● **What is being asked**
Work through the records that follow and return each line containing the word "dragTo".

● **Material to process**
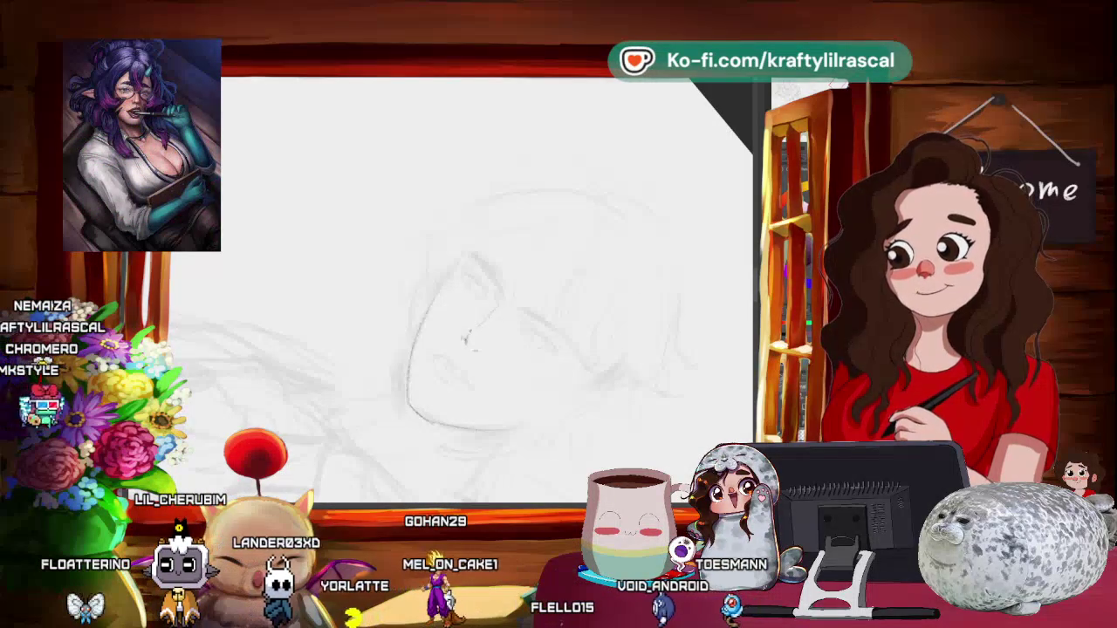
pyautogui.moveTo(542, 262)
pyautogui.mouseDown()
pyautogui.moveTo(671, 235)
pyautogui.moveTo(494, 366)
pyautogui.moveTo(544, 320)
pyautogui.mouseUp()
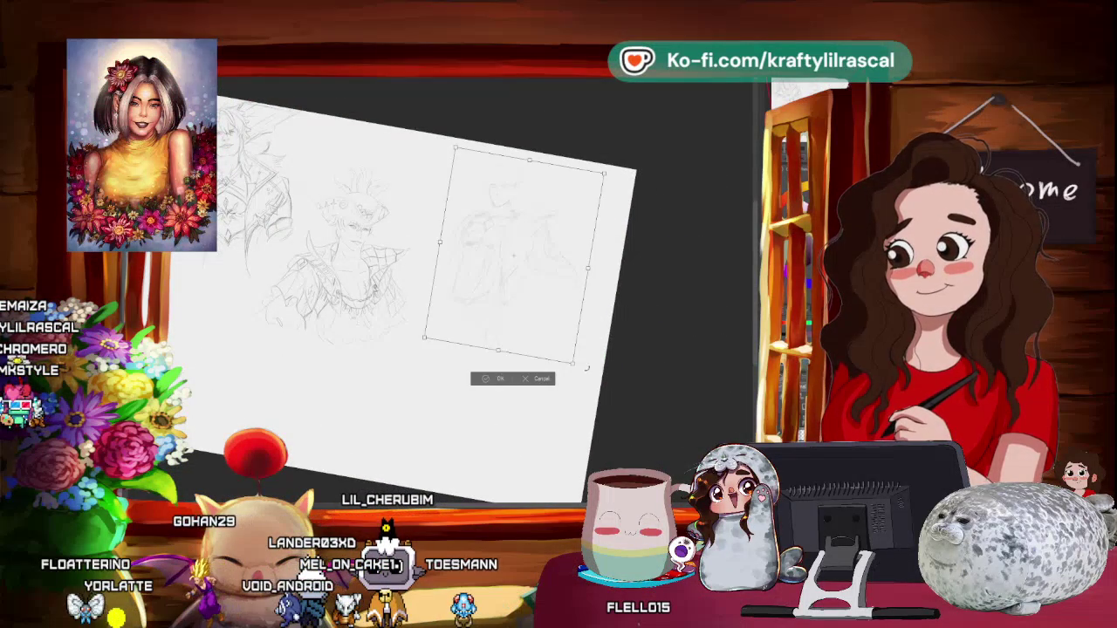
pyautogui.moveTo(576, 368); pyautogui.dragTo(601, 407)
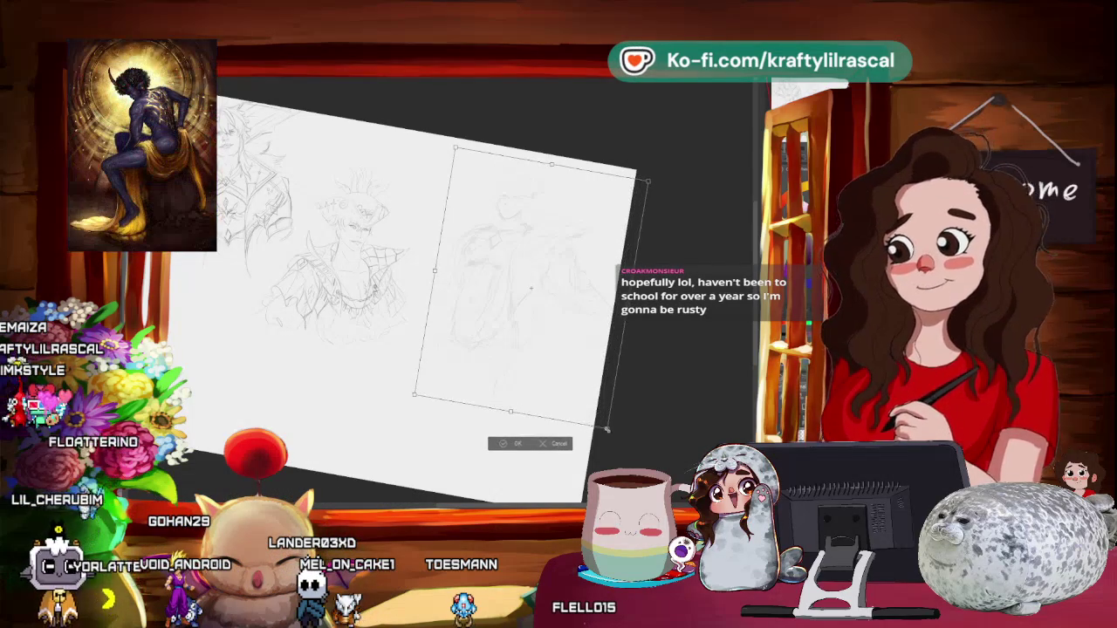
pyautogui.moveTo(605, 405)
pyautogui.mouseDown()
pyautogui.moveTo(611, 433)
pyautogui.moveTo(598, 399)
pyautogui.mouseUp()
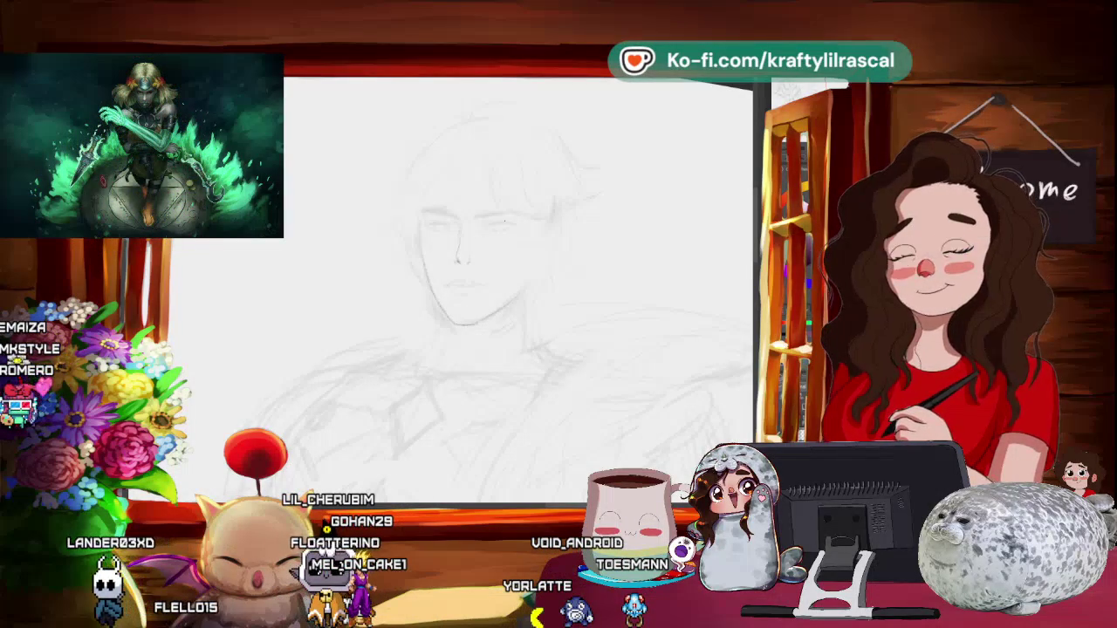
# - Lasso the chin and mouth area and commit a free-transform that reshapes and shifts it
pyautogui.moveTo(482, 276)
pyautogui.mouseDown()
pyautogui.moveTo(576, 121)
pyautogui.moveTo(438, 286)
pyautogui.moveTo(545, 193)
pyautogui.mouseUp()
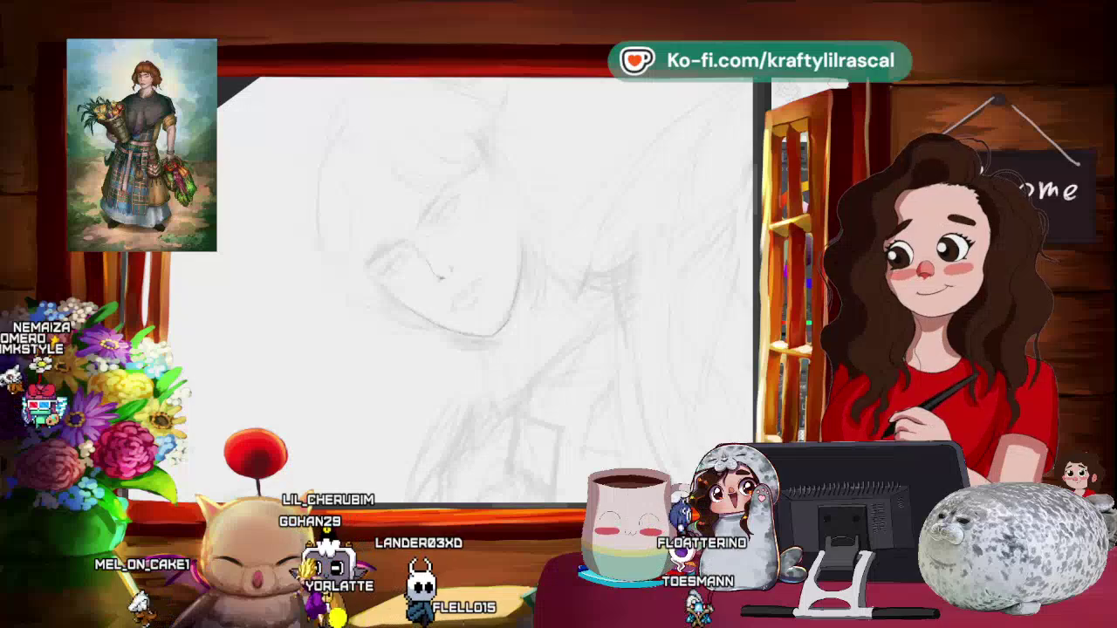
pyautogui.moveTo(489, 279); pyautogui.dragTo(523, 245)
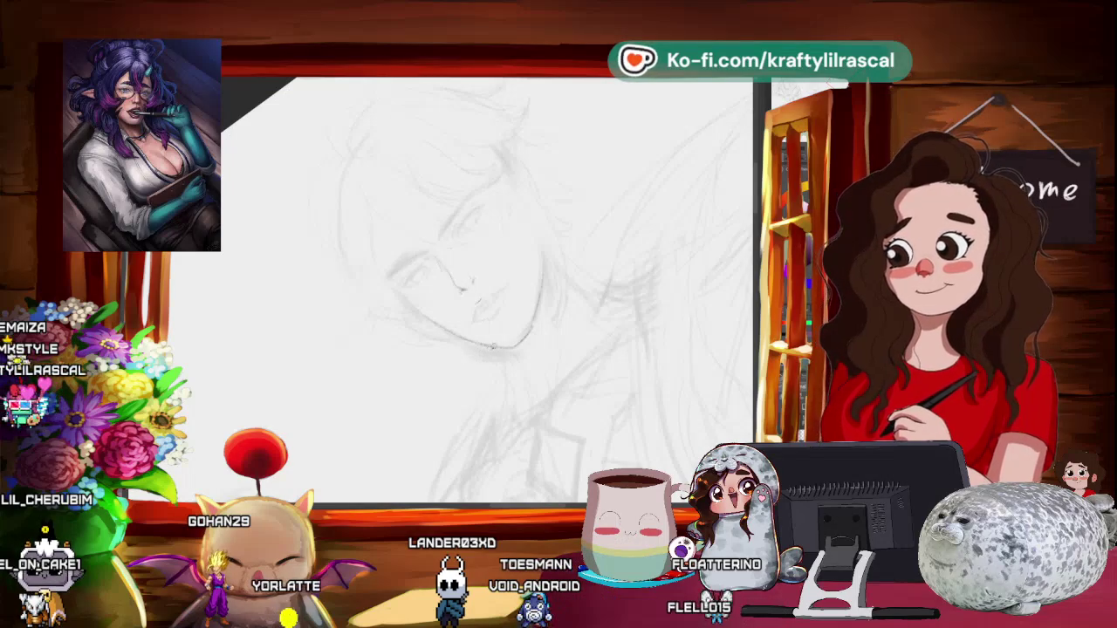
pyautogui.moveTo(517, 273); pyautogui.dragTo(462, 321)
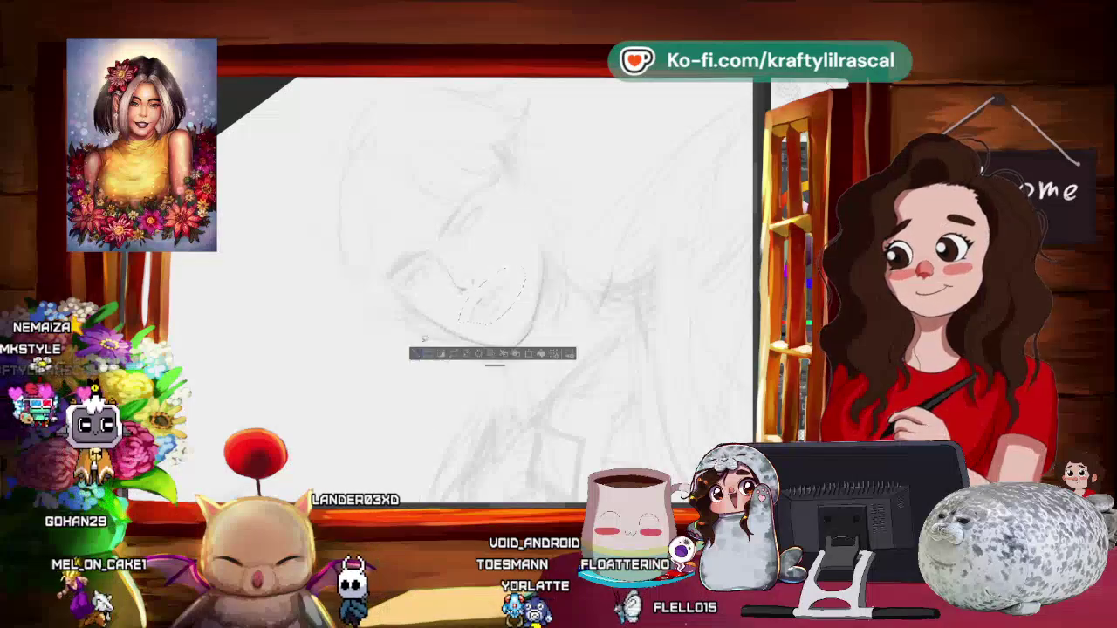
pyautogui.press('Return')
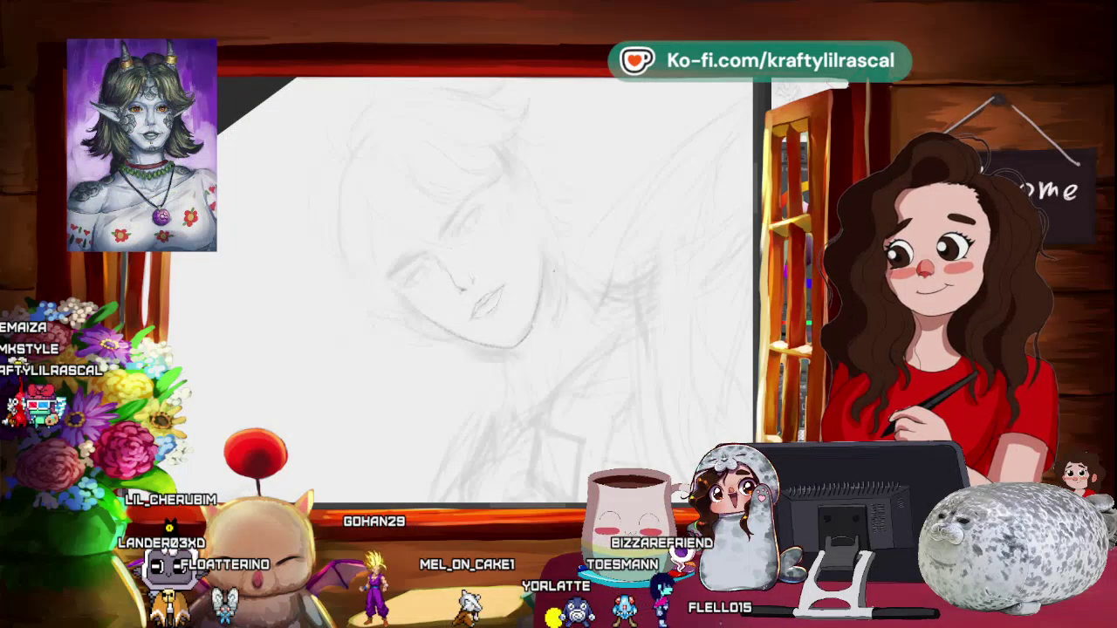
pyautogui.moveTo(480, 288)
pyautogui.mouseDown()
pyautogui.moveTo(541, 262)
pyautogui.moveTo(544, 245)
pyautogui.mouseUp()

● **Your response**
pyautogui.moveTo(576, 368); pyautogui.dragTo(601, 407)
pyautogui.moveTo(489, 279); pyautogui.dragTo(523, 245)
pyautogui.moveTo(517, 273); pyautogui.dragTo(462, 321)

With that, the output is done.